Passage to read:
□ □ □

The problem with your example in this argument is that it's ambiguous.

b := a+7

Does it mean "take the actual value of the lvalue"?

b = (a+7).opValue;

.. or "take the actual value of all the distinct portions of the lvalue"?

b = a.opValue + 7.opValue;

Which is correct?  Also, keep in mind, that with either interpretation, will
limit its percieved utility:

T a,b,c,d;
a := b + c + d;

To obtain the opvalue of just one of b,c or d, i need to use more than one
expression; regardless of the actual interpretation of ':='.  To side-step the
limitations of the operator.  This is in sharp contrast to operators like good
ol' '=' or even '&', which are much more explicit.

With an explicit syntax like '.dup' there's no question as to what's going on.

- EricAnderton at yahoo
April 21, 2005
Re: Comments on the proposed value assignment opperator [:=]
I should've double-checked before posting.

by 'lvalue', I actually mean 'rvalue'.  Sorry for the confusion.

-EricAnderton at yahoo

In article <d48nr3$ejr$1@digitaldaemon.com>, pragma says...
>
>In article <d48je6$arv$1@digitaldaemon.com>, TechnoZeus says...
>>
>>If the programmer wants to be sure that they are assigning values, and not changing the address of somehting, then the ":=" operator would be used...
>>
>>int a := 5;
>>int b;
>>int c;
>>b := a+7;
>>c := b;
>>
>>No ambiguity there.  Notice that with this convention, one would know what "a := b" is supposed to do,
>>even without knowing what "a" and "b" represent.  The same can not be said of "a = b" in D.
>>
>
>The problem with your example in this argument is that it's ambiguous.
>
>b := a+7
>
>Does it mean "take the actual value of the lvalue"?
>
>b = (a+7).opValue;
>
>.. or "take the actual value of all the distinct portions of the lvalue"?
>
>b = a.opValue + 7.opValue;
>
>Which is correct?  Also, keep in mind, that with either interpretation, will
>limit its percieved utility:
>
>T a,b,c,d;
>a := b + c + d;
>
>To obtain the opvalue of just one of b,c or d, i need to use more than one
>expression; regardless of the actual interpretation of ':='.  To side-step the
>limitations of the operator.  This is in sharp contrast to operators like good
>ol' '=' or even '&', which are much more explicit.
>
>With an explicit syntax like '.dup' there's no question as to what's going on.
>
>- EricAnderton at yahoo
April 21, 2005
Re: Comments on the proposed value assignment opperator [:=]
pragma wrote:
> In article <d48gt8$8ao$1@digitaldaemon.com>, Vladimir says...
>>
>>May be we can add ':' unary operator which in expression :a works exactly
>>like a.dup ? So a=b.dup will look as a = :b or even a =: b. When returning
>>from function this will look like { return :a; }.
> 
> The only wart here is that you'll run into small problems with ':' when
> evaluating the ternary '?' operator:
> 
> foo() ? bar() : a; // what was meant here?  (value-of or ternary else)
> 
> .. but that's strictly a matter of operator precedence.  I for one, don't
> find it as readable.
> 
> Not that I think it's a good idea, but you could use something like '@' to
> mean 'value-of' (which would be akin to '&' meaning 'address-of').
> 
> { return @a; }
>
> This isn't too bad, but it still lands us in "create a new operator
> territory".

□ □ □

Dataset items

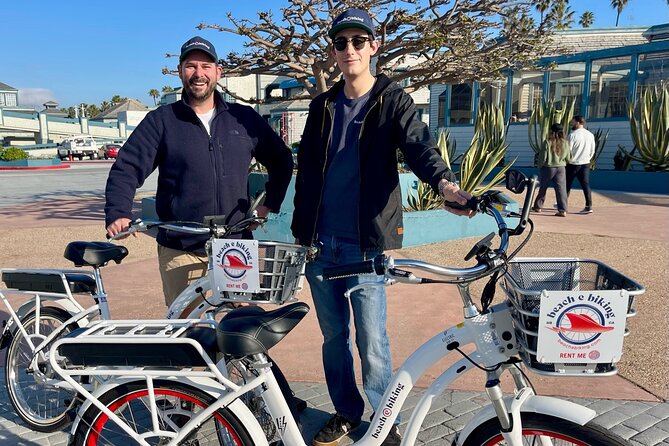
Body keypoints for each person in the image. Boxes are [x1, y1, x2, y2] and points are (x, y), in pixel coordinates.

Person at [291, 8, 473, 446]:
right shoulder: (321, 107)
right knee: (334, 337)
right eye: (341, 43)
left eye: (358, 41)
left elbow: (419, 146)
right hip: (321, 244)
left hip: (366, 244)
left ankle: (382, 418)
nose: (349, 49)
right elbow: (309, 173)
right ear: (334, 52)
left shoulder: (393, 100)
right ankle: (347, 411)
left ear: (374, 46)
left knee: (373, 339)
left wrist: (446, 185)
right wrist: (301, 233)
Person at [105, 36, 294, 306]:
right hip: (181, 248)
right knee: (186, 332)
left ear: (218, 72)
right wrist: (118, 211)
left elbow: (281, 160)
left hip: (235, 245)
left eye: (206, 66)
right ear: (180, 71)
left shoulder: (244, 118)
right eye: (191, 66)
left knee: (240, 331)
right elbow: (126, 168)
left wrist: (269, 204)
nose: (199, 73)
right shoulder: (161, 121)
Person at [532, 123, 571, 217]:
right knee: (561, 189)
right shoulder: (565, 142)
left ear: (551, 131)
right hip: (561, 167)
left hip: (548, 167)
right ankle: (562, 210)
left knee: (543, 187)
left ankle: (538, 206)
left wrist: (540, 165)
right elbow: (568, 157)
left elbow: (543, 157)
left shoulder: (547, 142)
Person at [566, 115, 596, 214]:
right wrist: (587, 158)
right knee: (585, 184)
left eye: (573, 121)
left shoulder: (572, 135)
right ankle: (589, 205)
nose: (571, 123)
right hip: (585, 163)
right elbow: (592, 151)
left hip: (573, 163)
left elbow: (568, 150)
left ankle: (563, 204)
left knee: (567, 185)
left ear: (578, 122)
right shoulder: (590, 135)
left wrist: (567, 160)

□ □ □

Apply what you read:
A: Reproduce the stretch of the thread on the ':=' operator from "-EricAnderton at yahoo" through "would be used...".
B: Using the thread on the ':=' operator, mark each statement yes or no, and back each one with the deciding words quoted from the thread. (i) The writer later says that by "lvalue" he actually meant "rvalue." (ii) Using ':' as a unary operator would cause no trouble with the ternary '?' operator. (iii) With a syntax like '.dup', there is no doubt about what is happening.

Per-task answers:
A:
-EricAnderton at yahoo

In article <d48nr3$ejr$1@digitaldaemon.com>, pragma says...
>
>In article <d48je6$arv$1@digitaldaemon.com>, TechnoZeus says...
>>
>>If the programmer wants to be sure that they are assigning values, and not changing the address of somehting, then the ":=" operator would be used...

B:
(i) Yes: "by 'lvalue', I actually mean 'rvalue'."
(ii) No: "you'll run into small problems with ':'"
(iii) Yes: "With an explicit syntax like '.dup' there's no question as to what's going on."